Last year, new research revealed a link between increased fiber consumption and reduced risk of arthritis. Previously I might have ignored this study, but a few months earlier I’d begun to transition to a plant-based diet. Eating plant-based can mean different things to different people. My version, for the most part, involves purposefully eating loads of fiber every day. I hope you enjoy learning about this newly discovered way to avoid suffering from arthritis.
Study: Link Between Fiber and Arthritis
Osteoarthritis, also known as the wear and tear arthritis, affects more than 30 million adults in the US. The study published in 2017 was an analysis of two large long-term studies. Together, they revealed that higher total fiber intake was associated with a lower risk of experiencing painful arthritis.1 The high fiber intake patients were consuming between 15-19 grams of fiber a day.
The study looked specifically at knee arthritis. However, it’s likely that the results could be applied to more areas of the body, especially joints from the hips down. Dietary fiber reduces body weight and inflammation. Increased body weight and inflammation are both linked with arthritis. Currently, this is the explanation for their findings.
How Much Fiber Do You Need?
In the US, average fiber intake is estimated to be around 12 grams a day.2 According to the Institute of Medicine, adult women need 25 grams of fiber a day, and adult men need 38 grams a day.3 The Department of Health and Human Services recommends that you get your fiber by eating fruits, vegetables, legumes, and whole-grain cereals rather than soluble fiber supplements. Luckily, these same foods also provide you with essential minerals and vitamins.
I was wondering if it’s possible to eat too much fiber. The answer appears to be no. People residing in rural African villages are known to consume around 66 grams of fiber per day.4
What Does a Day of Eating Enough Fiber Look Like?
On a random Friday, I decided to track my fiber intake. Dinner that evening was at a charity event for Boise Urban Garden School (BUGS), an educational organization that grows food on a 3/4 acre garden. The majority of the dinner was prepared using vegetables from their garden. Apparently, this was a good day to be tracking my fiber intake.
The result: First, I’m capable of eating fiber nearly as well as a rural African village dweller. Second, it isn’t hard to get more than adequate amounts of fiber if you focus on eating mostly plants. 47 grams
- Breakfast: I chose to eat one of my more fibrous breakfasts — sprouted 7-grain English muffin with medium avocado. The English muffin alone has 6 grams of fiber in it, the avocado has 13 grams.
- Snack: My snack was a KIND bar and green tea. Surprisingly, this bar has 7 grams of fiber in it.
- **I didn’t know it at the time, but I’d already eaten 26 grams of fiber (over the recommended amount for women) by 10:30 AM**
- Lunch: Lunch that day was leftovers from dinner earlier in the week — summer squash, green beans, swiss chard and kidney beans, plus 2 slices of sourdough bread. 10 grams
- Dinner: Roasted carrots, cabbage/broccoli slaw, lasagna, chicken (not included in the photo was also a side salad and piece of carrot cake). 11 grams
Tips For Increasing Your Fiber Intake
Take It Slow
To avoid problems, don’t add too much fiber all at once. You may get symptoms of bloating, cramping or gas. Make sure you’re drinking plenty of water as you increase your fiber intake. Fluids help your body digest fiber.
Track Your Fiber Intake
I looked for a slick, free, user-friendly app to share with you to calculate your fiber intake for the day. Unfortunately, I didn’t find one worth sharing.

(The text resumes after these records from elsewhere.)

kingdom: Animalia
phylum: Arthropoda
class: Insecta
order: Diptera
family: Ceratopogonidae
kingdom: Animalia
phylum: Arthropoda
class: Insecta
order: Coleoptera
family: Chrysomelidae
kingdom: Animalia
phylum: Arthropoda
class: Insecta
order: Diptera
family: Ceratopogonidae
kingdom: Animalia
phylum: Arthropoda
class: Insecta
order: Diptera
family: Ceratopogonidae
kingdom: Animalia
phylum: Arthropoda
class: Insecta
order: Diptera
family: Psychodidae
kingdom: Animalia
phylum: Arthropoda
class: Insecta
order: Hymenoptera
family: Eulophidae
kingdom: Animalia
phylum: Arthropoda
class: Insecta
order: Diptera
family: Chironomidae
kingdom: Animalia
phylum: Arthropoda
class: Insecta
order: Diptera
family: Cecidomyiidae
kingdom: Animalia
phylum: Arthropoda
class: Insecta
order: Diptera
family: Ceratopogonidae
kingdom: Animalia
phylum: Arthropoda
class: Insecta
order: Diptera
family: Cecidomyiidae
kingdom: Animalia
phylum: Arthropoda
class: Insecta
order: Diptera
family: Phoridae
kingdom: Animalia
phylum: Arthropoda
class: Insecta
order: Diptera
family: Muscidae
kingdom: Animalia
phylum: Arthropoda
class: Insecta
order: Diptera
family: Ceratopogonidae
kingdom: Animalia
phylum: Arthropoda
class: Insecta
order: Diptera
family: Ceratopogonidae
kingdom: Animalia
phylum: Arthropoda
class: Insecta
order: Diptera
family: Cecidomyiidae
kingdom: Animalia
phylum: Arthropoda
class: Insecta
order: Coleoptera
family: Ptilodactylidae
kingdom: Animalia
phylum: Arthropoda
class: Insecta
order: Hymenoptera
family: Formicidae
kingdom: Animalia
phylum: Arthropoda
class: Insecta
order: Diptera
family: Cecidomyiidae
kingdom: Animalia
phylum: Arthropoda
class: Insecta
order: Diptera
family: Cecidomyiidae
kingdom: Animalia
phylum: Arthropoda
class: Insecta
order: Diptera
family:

The easiest way I found utilized good old Google. Just type in “how much fiber in ___”. Then a handy table pops up. For accuracy, it lets you choose how you prepared it and the quantity of the food (see drop down menus in screenshot below). Using the example in the screenshot, if you ate 1/3 cup of kidney beans, you would multiply the amount in 1 cup by .33 to get an answer of 3.6 grams.
Learn Which Foods are Higher in Fiber
I didn’t find these lists as helpful for analyzing the food that I ate in a day. However, these links are super helpful for learning which foods have higher fiber content.
Other Ways to Prevent Arthritis
In addition to the information you learned here, there are other ways to protect your body from developing osteoarthritis. They include: maintaining an ideal body weight, engaging in low impact exercise, using your joints the way that they are intended (avoiding repetition and focusing on alignment), controlling blood sugar, and fully rehabilitating acute injuries. Trauma from injuries can lead to arthritis down the road. We can’t always prevent injuries, but we can choose to rehabilitate fully after them. And now, we can add to the list….eat more fiber!